The problem of anti-intellectualism is not than much of dearth of sociological imagination, but sociological imagination of a wrong kind. Anti-intellectualism is a form of linking personal biography with history, albeit in a twisted and factually inaccurate way. More specifically, it is blaming the wrong social forces and identifying wrong social issues as causes of ones personal problems. I often met people who were far from failing to search beyond personal experiences to explain their own predicaments - they were quite determined to look for social causes. They did have a sociological imagination, to be sure, albeit very misguided one.

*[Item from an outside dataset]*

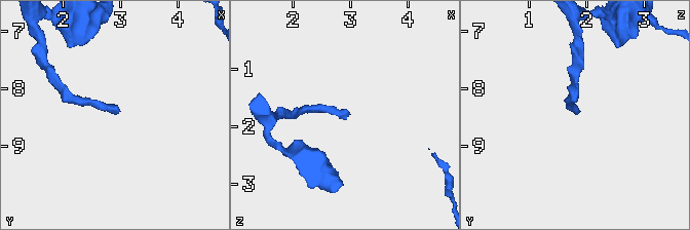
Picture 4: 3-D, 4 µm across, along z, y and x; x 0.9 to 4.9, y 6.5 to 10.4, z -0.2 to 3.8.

Here is an example. I started a conversation with a man on a Greyhound bus that quickly turned into politics, or rather Bush bashing. It was quite rewarding to hear this blue collar Pennsylvania guy bitching how the Republicans are destroying this country, until he stated Blacks were partially responsible for that. This completely threw me off, and I asked for a clarification. He explained that we have Bush because - and this is not a typo - Blacks overwhelmingly vote for Republicans.
Ridiculous as it may sound, this is actually the mechanism behind anti-intellectualism - linking personal troubles with wrong social forces. Most people are not dumb, they understand that their personal lives are affected by larger social forces. Where they fail however, is that they take "fast food for thought" explanations of those connections - just as they go to a fast food joint when they are hungry instead of looking for a better value. They do it because it is the easiest and most familiar way - go with what they think everyone else around them believes or eats. By that logic, if people are looking for sociological answers to their personal troubles, they do not think critically but rather grab the first available answer, no matter how ridiculous: "Blacks voting Republican" "Intellectuals destroying America" on the right, as well as a myriad of conspiracy theories and off the shelf "systemic" explanations found on the left.
It is not dearth of sociological imagination, but high transaction costs of getting the right answers posed by that imagination. I think it was Schopenhauer who said that everyone wants to have an opinion, but not everyone knows how to form one. Enter the "fast food for thought" aka stock knowledge or beliefs circulating in the "folk wisdom," sometimes deliberately planted there by propaganda, that are takes for granted at their face value, without any critical examination of their truth value. Everyone falls into this trap, but not everyone is aware of it.